**Selected excerpt**
==============================
NOTICES; ELECTRONIC DELIVERY

(a)      All notices or other communications by a participant to the Company under or in connection with the Plan shall be deemed to have been duly given when received in the form specified by the Company at the location, or by the person, designated by the Company for the receipt thereof.

(b)      Any reference in the Plan to subscription agreements, enrollment forms, authorizations or any other document in writing shall include any agreement or document delivered electronically, including through the Company’s intranet.

 

21.

DESIGNATION OF BENEFICIARY.

(a)      Unless otherwise determined by the Committee, a participant may file a written designation of a beneficiary who is to receive any cash from the participant’s account under this Plan in the event of such participant’s death prior to a Purchase Date. Such form shall be valid only if it was filed with the Company at the prescribed location before the participant’s death.

(b)      Such designation of beneficiary may be changed by the participant at any time by written notice filed with the Company at the prescribed location before the participant’s death. In the event of the death of a participant and in the absence of a beneficiary validly designated under this Plan who is living at the time of such participant’s death, the Company shall deliver such cash to the executor or administrator of the estate of the participant, or if no such executor or administrator has been appointed (to the knowledge of the Company), the Company, in its discretion, may deliver such cash to the spouse or, if no spouse is known to the Company, then to any one or more dependents or relatives of the participant, or if no spouse, dependent or relative is known to the Company, then to such other person as the Company may designate.

 

22.
==============================
**Data block**
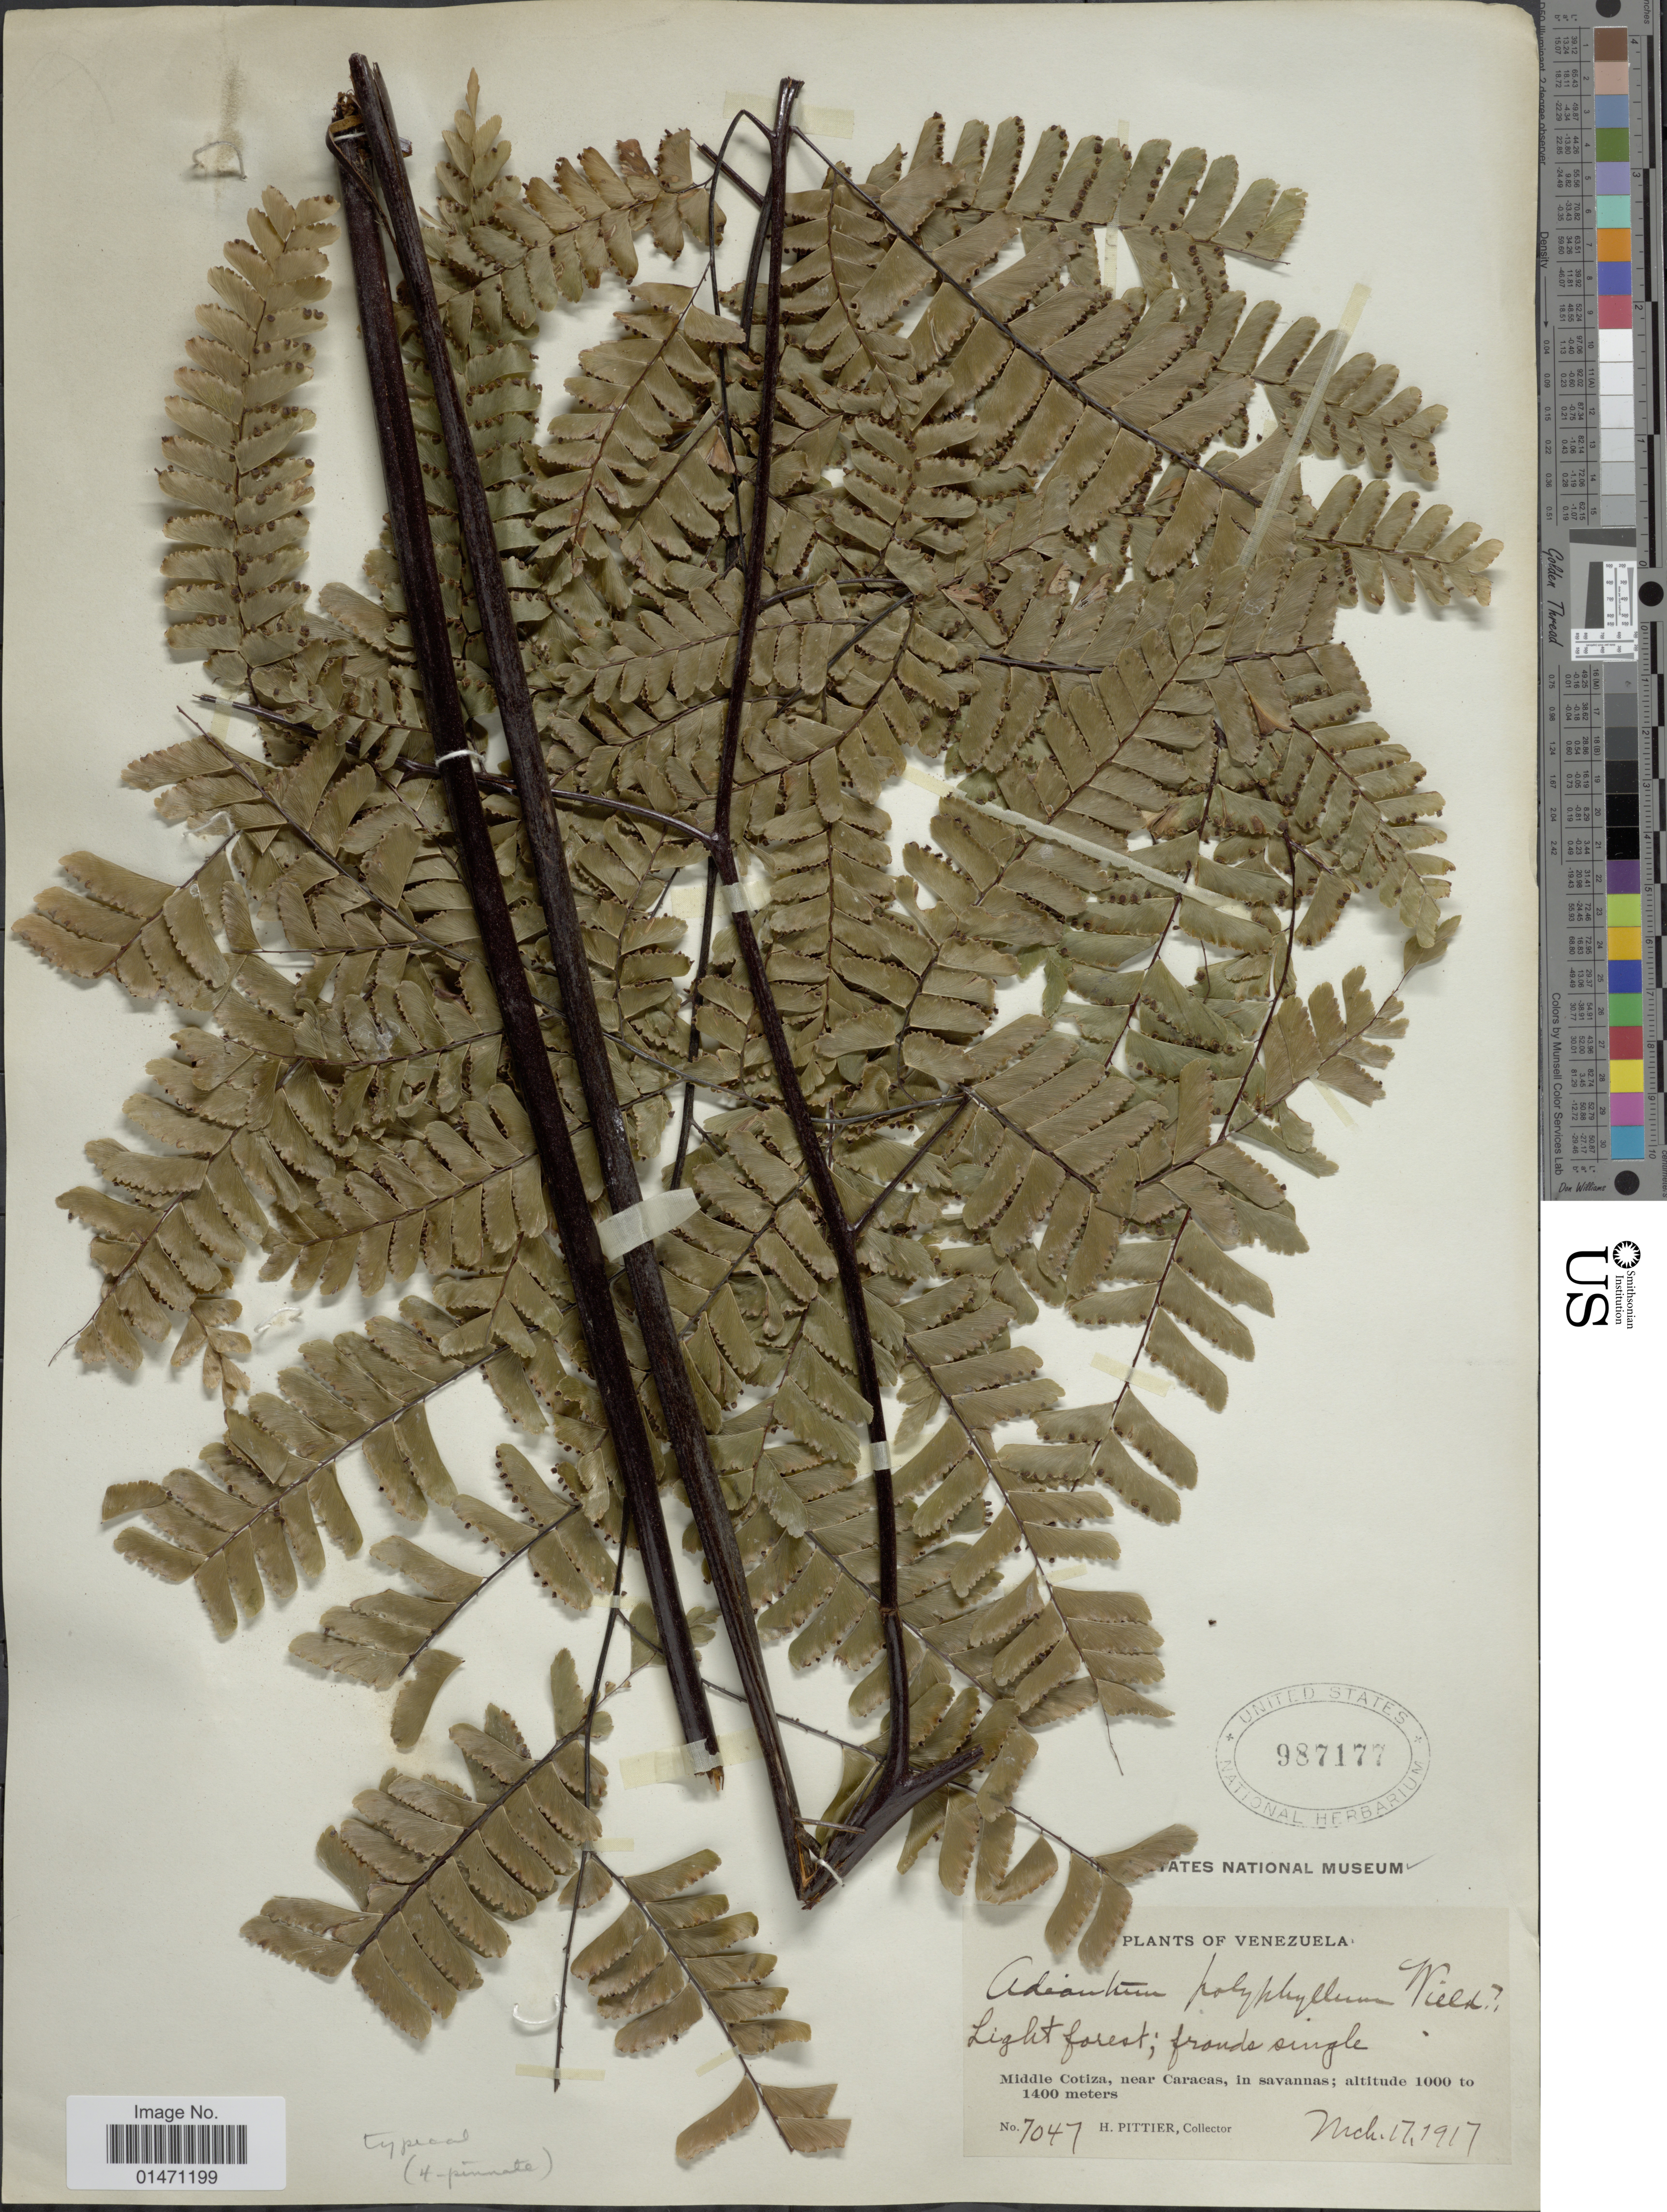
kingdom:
==============================
**Exercise task A**
Return the part of the plan excerpt that begins at the words "(b)      Any reference in" and ends after the words "the Company’s intranet.".
**Exercise task B**
According to the plan excerpt, when is a participant's beneficiary designation form valid?
Answer using only the plan excerpt.

**Task result A**
(b)      Any reference in the Plan to subscription agreements, enrollment forms, authorizations or any other document in writing shall include any agreement or document delivered electronically, including through the Company’s intranet.

**Task result B**
Only if it was filed with the Company at the prescribed location before the participant's death.